Verfehlt ist jedoch, wenn sich der Kläger auf § 21 UrhG. beruft. Dort wird wohl normiert, daß an einem Werk keine Kürzungen, Zusätze oder Änderungen vorgenommen werden dürfen, soweit nicht der Urheber einwilligt oder das Gesetz die Änderung zuläßt. Im vorliegenden Fall wird geltend gemacht, daß der Bauherr vereinbarungswidrig den Bau nicht vollendet habe. Es kann sich daher nicht um ein Privatrechtsdelikt handeln, aus dem eine Schadenersatzpflicht abgeleitet wird, sondern nur um eine Vertragsverletzung. Die Ausführungen des Klägers, die sich ausschließlich mit dem Fall eines Privatrechtsdeliktes befassen, gehen daher schon aus diesem Gründe ins Leere.
§ 21 UrhG. statuiert lediglich das Änderungsverbot und seine Ausnahmen. Diese Gesetzesstelle sagt jedoch nichts darüber, welche konkreten Rechte dem Urheber, dessen Ausschließlichkeitsrechte verletzt wurden, zustehen. Diese Rechte sind in den §§ 81 ff. UrhG. normiert. Im allgemeinen gewährt § 81 UrhG. gegen jede unbefugte Änderung eines Werkes ein Untersagungsrecht. Gerade dieses wird aber dem Urheber eines Werkes der Baukunst durch § 83 Abs. 3 UrhG. genommen. Der Urheber kann nach dieser Gesetzesstelle eine unbefugte Änderung, das heißt eine Änderung, zu der er nicht die Einwilligung gegeben hat und die auch vom Gesetze nicht ausdrücklich gestattet wird, nicht nur nicht untersagen, er kann auch nicht verlangen, daß der Bau abgetragen, umgebaut oder ihm nach § 82 Abs. 5 UrhG. überlassen wird. Das einzige Recht, das ihm nach § 83 UrhG. bei einer unbefugten Änderung seines Werkes eingeräumt wird, ist das Begehren nach Ausschilderung. Der Kläger ist daher nicht berechtigt, die Fortsetzung des Baues zu begehren. Auch ein Weiterbau wäre eine Änderung des bestehenden Bauzustandes, also einem Umbau gleichzuhalten. Der Urheber muß sich vielmehr damit begnügen, daß an dem Hause eine entsprechende Tafel im Sinne des § 83 UrhG. angebracht wird. Kann aber der Urheber die Änderung nicht untersagen, kann er den Weiterbau des Hauses im Zivilrechtswege nicht begehren, handelt der Bauherr nicht rechtswidrig, wenn er den Weiterbau aus irgend welchen Gründen unterläßt. Mangelt dem Verhalten des Bauherrn die Rechtswidrigkeit, ist er aber nicht zum Schadenersatz verpflichtet.
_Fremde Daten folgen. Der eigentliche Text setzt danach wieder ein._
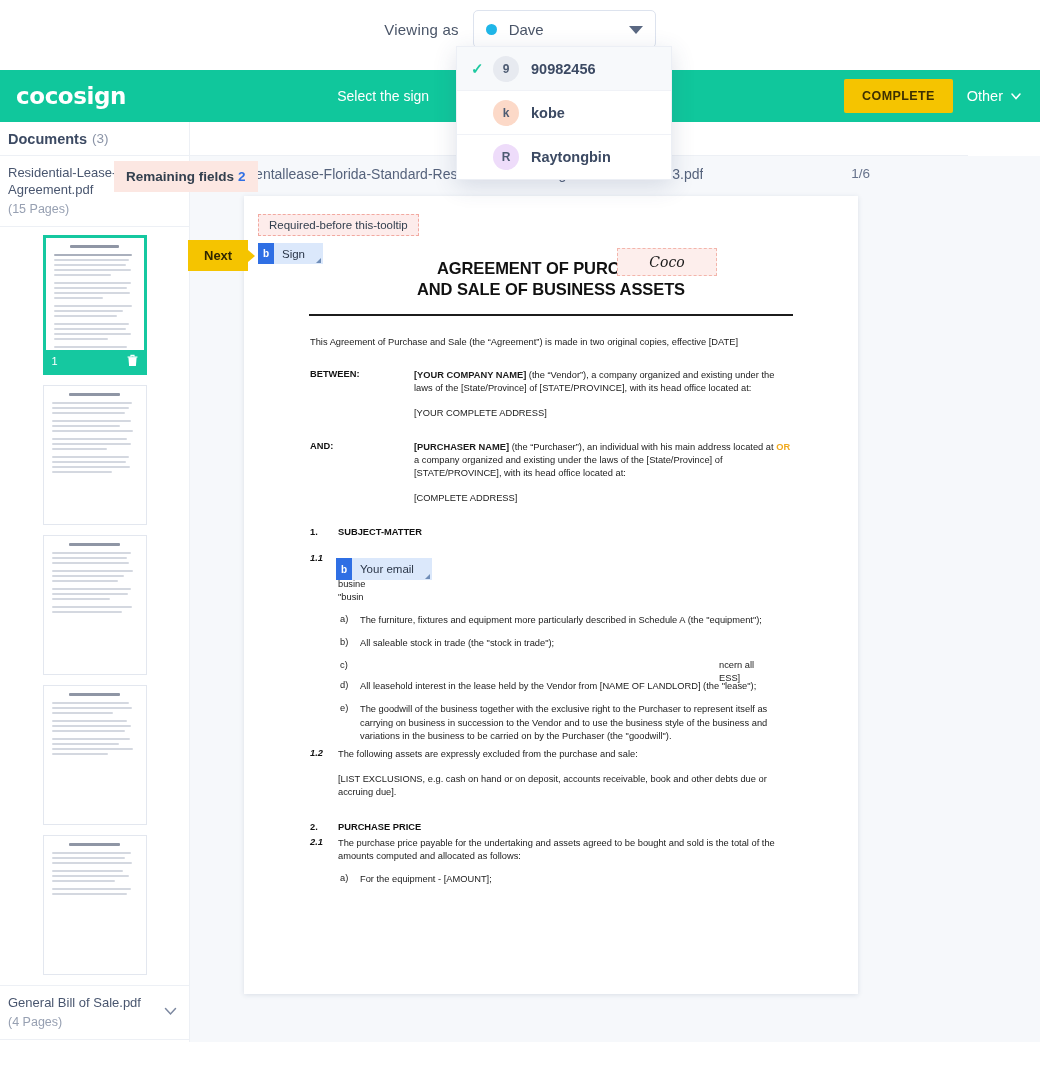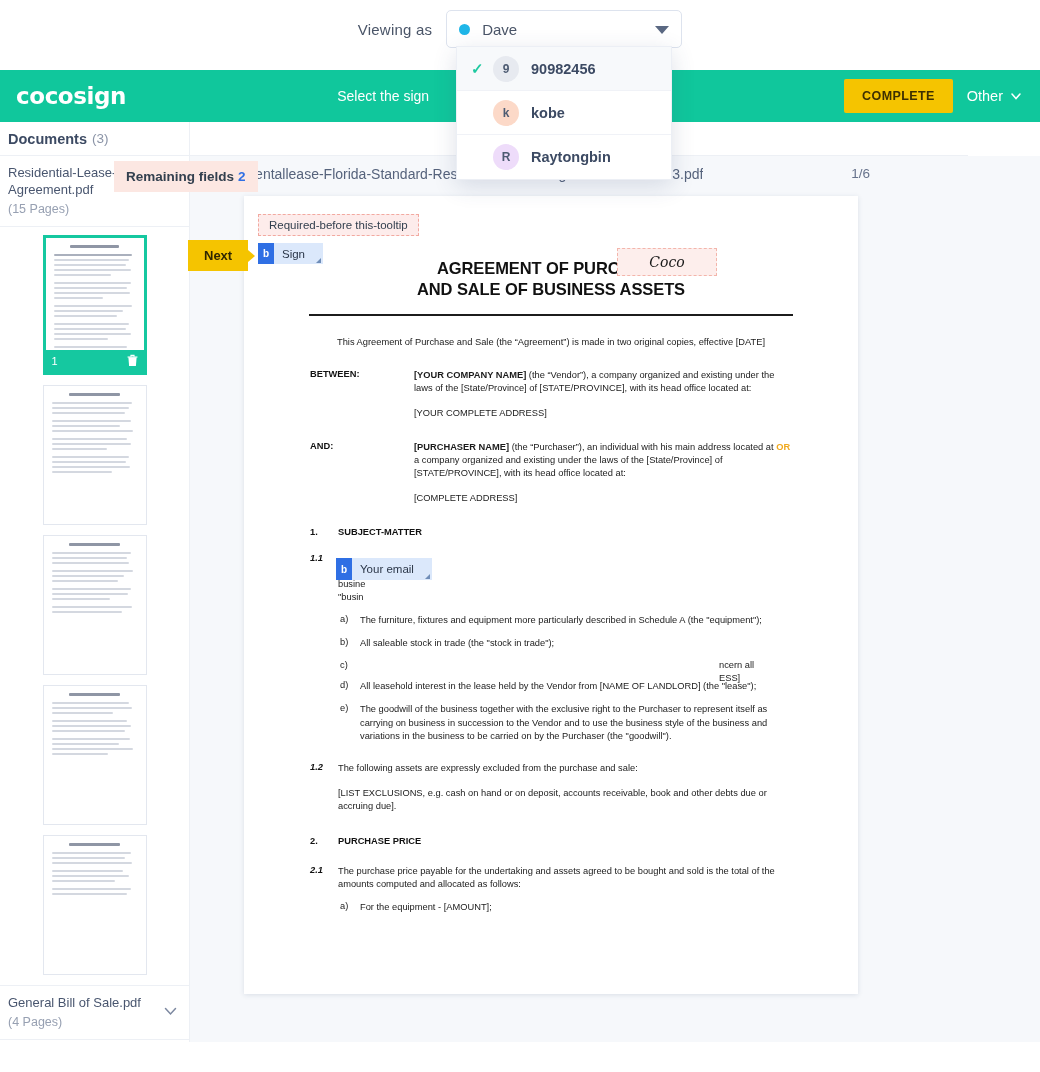--- a/index.html
+++ b/index.html
@@ -23,21 +23,21 @@
     width: 1040px; height: 58px;
     background: #ffffff;
     display: flex; align-items: center; justify-content: center;
     z-index: 30;
   }
   .viewing-label {
     font-size: 15px; color: #4a5568; letter-spacing: .2px;
     margin-right: 14px;
   }
   .viewas-select {
-    width: 236px; height: 38px;
+    width: 183px; height: 38px;
     border: 1px solid #dde3ee; border-radius: 5px;
     background: #fff;
     display: flex; align-items: center;
     padding: 0 12px;
     position: relative;
   }
   .viewas-dot {
     width: 11px; height: 11px; border-radius: 50%;
     background: #1fb6e8; margin-right: 12px; flex: none;
   }
@@ -222,31 +222,31 @@
   .doc-title {
     text-align: center; font-size: 16.5px; font-weight: 700;
     color: #111; line-height: 1.28; margin-top: 62px;
     letter-spacing: -.1px;
   }
   .hr-thick {
     width: 484px; margin: 14px auto 0 auto;
     border-top: 2.5px solid #1c1c1c;
   }
   .body { padding: 0 66px 0 66px; margin-top: 20px; }
-  .p { font-size: 9.3px; color: #1b1b1b; line-height: 1.38; text-align: center; }
+  .p { font-size: 9.3px; color: #1b1b1b; line-height: 1.38; }
   .two-col { display: flex; margin-top: 20px; }
   .col-l { width: 104px; font-weight: 700; font-size: 9.3px; color: #121212; flex: none;}
   .col-r { flex: 1; font-size: 9.3px; color: #1b1b1b; line-height: 1.42; }
   .col-r b { font-weight: 700; }
   .or { color: #f0a91e; font-weight: 600; }
   .sp { margin-top: 12px; }
   .sec { display: flex; margin-top: 22px; }
   .sec-n { width: 28px; font-weight: 700; font-size: 9.3px; color: #121212; flex:none;}
   .sec-t { font-weight: 700; font-size: 9.3px; color: #121212; }
-  .cl { display: flex; margin-top: 19px; }
+  .cl { display: flex; margin-top: 5px; }
   .cl-n { width: 28px; font-weight: 700; font-size: 9.3px; color:#121212; flex:none;font-style:italic; }
   .cl-b { flex: 1; font-size: 9.3px; line-height: 1.42; color:#1b1b1b; }
   .abc { display: flex; margin-top: 10px; padding-left: 30px; }
   .abc-n { width: 20px; font-size: 9.3px; color:#1b1b1b; flex:none;}
   .abc-b { flex: 1; font-size: 9.3px; line-height: 1.42; color:#1b1b1b; }
 
   
   .tooltip-req {
     position: absolute; left: 258px; top: 214px;
     background: #fdeceb; border: 1px dashed #f2a9a0;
Bei dieser Sachlage erübrigt es sich, weiter zu untersuchen, ob dem Kläger ein immaterieller Schaden - ein anderer wurde nicht begehrt - überhaupt entstanden wäre, wenn er rechtzeitig die Ausschilderung in einer dem Gesetze entsprechenden Form begehrt hätte. Würde man den Bauherrn in einem Falle wie dem vorliegenden zum Schadenersatz verhalten, würde dies einen Zwang bedeuten, entweder den Bau fortzuführen oder Schadenersatz zu leisten. Dies würde aber nichts anderes bedeuten als die Durchsetzung jenes Anspruches, der dem Urheber eines Bauwerkes nach § 83 Abs. 3 UrhG. verwehrt ist, nämlich des Anspruches auf Fortführung des Baues. Da nach den dargelegten Grundsätzen ein Schadenersatzanspruch nicht bestehen kann, braucht auf die weiteren Ausführungen der Revision nicht eingegangen zu werden.